- [Job item]:
Whichever lines of the entries hold the word "what" should be identified and copied.

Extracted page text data
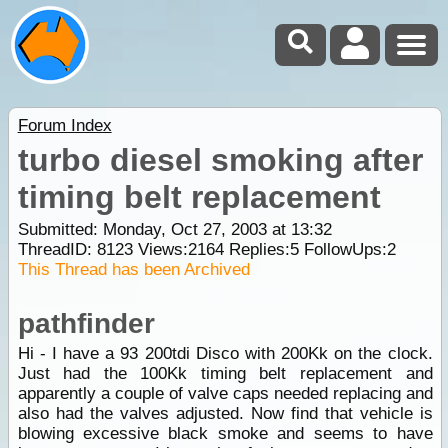
Forum Index
turbo diesel smoking after
timing belt replacement
Submitted: Monday, Oct 27, 2003 at 13:32
ThreadID:
8123
Views:
2164
Replies:
5
FollowUps:
2
This Thread has been Archived
pathfinder
Hi - I have a 93 200tdi Disco with 200Kk on the clock.
Just had the 100Kk timing belt replacement and
apparently a couple of valve caps needed replacing and
also had the valves adjusted. Now find that vehicle is
blowing excessive black smoke and seems to have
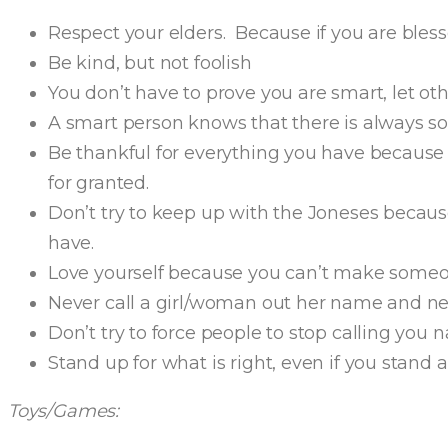
Respect your elders. Because if you are bless
Be kind, but not foolish
You don’t have to prove you are smart, let ot
A smart person knows that there is always 
Be thankful for everything you have because t
for granted.
Don’t try to keep up with the Joneses becaus
have.
Love yourself because you can’t make someon
Never call a girl/woman out her name and ne
Don’t try to force people to stop calling you
Stand up for what is right, even if you stand a
Toys/Games:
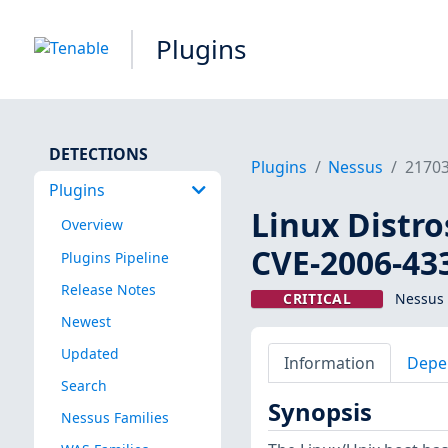
Plugins
DETECTIONS
Plugins
Nessus
2170
Plugins
Linux Distro
Overview
CVE-2006-43
Plugins Pipeline
Release Notes
CRITICAL
Nessus 
Newest
Updated
Information
Depe
Search
Synopsis
Nessus Families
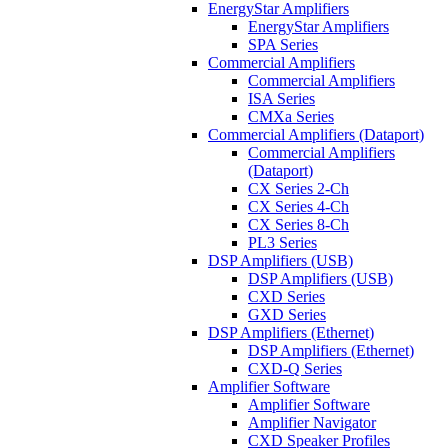
EnergyStar Amplifiers
EnergyStar Amplifiers
SPA Series
Commercial Amplifiers
Commercial Amplifiers
ISA Series
CMXa Series
Commercial Amplifiers (Dataport)
Commercial Amplifiers
(Dataport)
CX Series 2-Ch
CX Series 4-Ch
CX Series 8-Ch
PL3 Series
DSP Amplifiers (USB)
DSP Amplifiers (USB)
CXD Series
GXD Series
DSP Amplifiers (Ethernet)
DSP Amplifiers (Ethernet)
CXD-Q Series
Amplifier Software
Amplifier Software
Amplifier Navigator
CXD Speaker Profiles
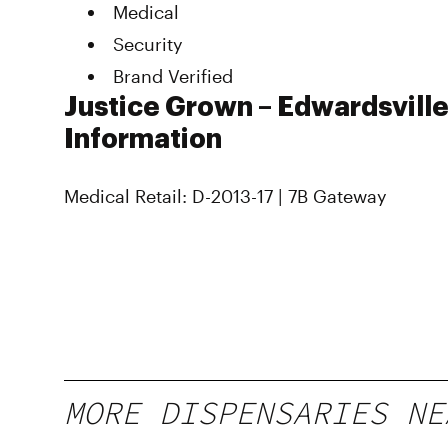
Medical
Security
Brand Verified
Justice Grown – Edwardsville
Information
Medical Retail: D-2013-17 | 7B Gateway
MORE DISPENSARIES NE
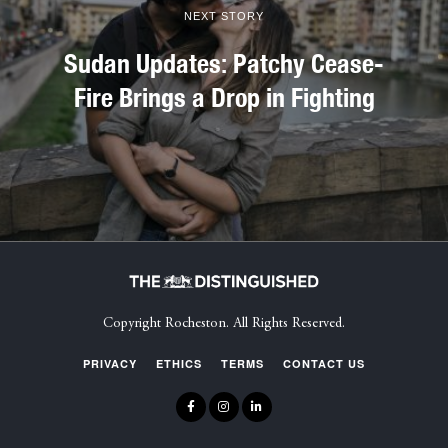
NEXT STORY
Sudan Updates: Patchy Cease-
Fire Brings a Drop in Fighting
Copyright Rocheston. All Rights Reserved.
PRIVACY
ETHICS
TERMS
CONTACT US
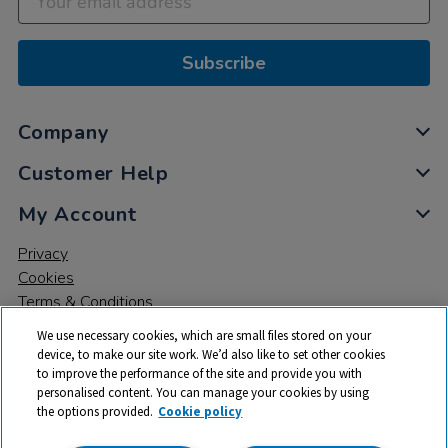
Subscribe
Company
Customer Help
My Account
Privacy
Cookies
Terms & Conditions
We use necessary cookies, which are small files stored on your
device, to make our site work. We’d also like to set other cookies
to improve the performance of the site and provide you with
personalised content. You can manage your cookies by using
the options provided.
Cookie policy
© 2026 All rights reserved. TTS ​is a trading name and registered
trade mark of RM Educational Resources Ltd. Registered Office:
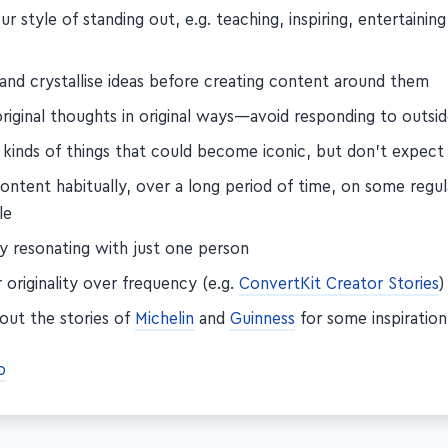
ur style of standing out, e.g. teaching, inspiring, entertainin
 and crystallise ideas before creating content around them
riginal thoughts in original ways—avoid responding to outsid
 kinds of things that could become iconic, but don't expec
ontent habitually, over a long period of time, on some regul
le
by resonating with just one person
 originality over frequency (e.g.
ConvertKit Creator Stories
)
out the stories of
Michelin
and
Guinness
for some inspiration
o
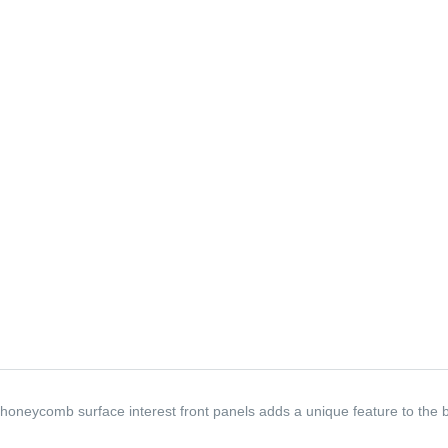
honeycomb surface interest front panels adds a unique feature to the b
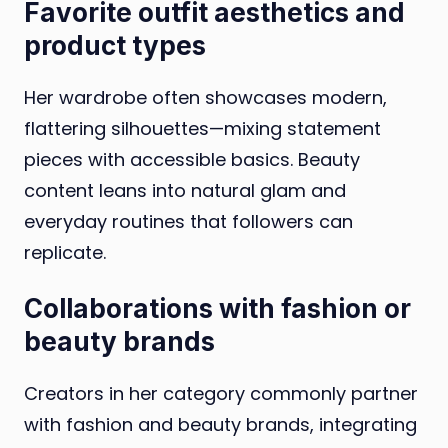
Favorite outfit aesthetics and
product types
Her wardrobe often showcases modern,
flattering silhouettes—mixing statement
pieces with accessible basics. Beauty
content leans into natural glam and
everyday routines that followers can
replicate.
Collaborations with fashion or
beauty brands
Creators in her category commonly partner
with fashion and beauty brands, integrating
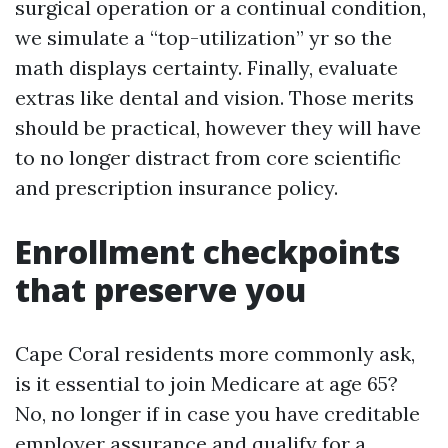
surgical operation or a continual condition,
we simulate a “top-utilization” yr so the
math displays certainty. Finally, evaluate
extras like dental and vision. Those merits
should be practical, however they will have
to no longer distract from core scientific
and prescription insurance policy.
Enrollment checkpoints
that preserve you
Cape Coral residents more commonly ask,
is it essential to join Medicare at age 65?
No, no longer if in case you have creditable
employer assurance and qualify for a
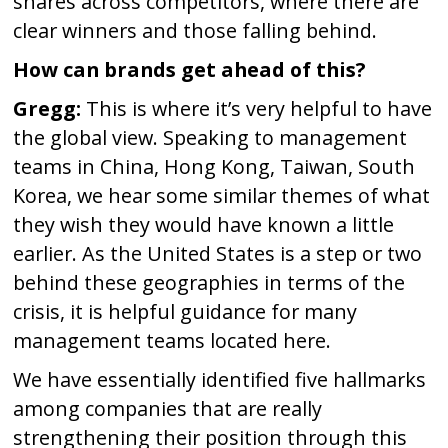
shares across competitors, where there are
clear winners and those falling behind.
How can brands get ahead of this?
Gregg:
This is where it’s very helpful to have
the global view. Speaking to management
teams in China, Hong Kong, Taiwan, South
Korea, we hear some similar themes of what
they wish they would have known a little
earlier. As the United States is a step or two
behind these geographies in terms of the
crisis, it is helpful guidance for many
management teams located here.
We have essentially identified five hallmarks
among companies that are really
strengthening their position through this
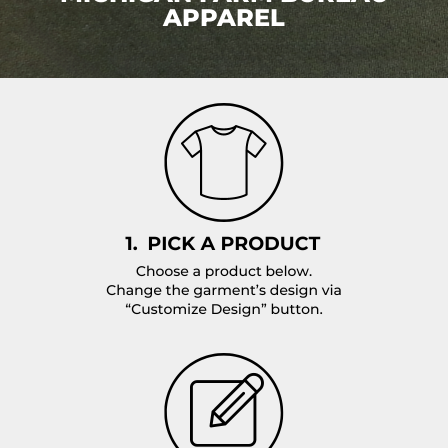
APPAREL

- [Answer for the task]:
Stand up for what is right, even if you stand a
Korea, we hear some similar themes of what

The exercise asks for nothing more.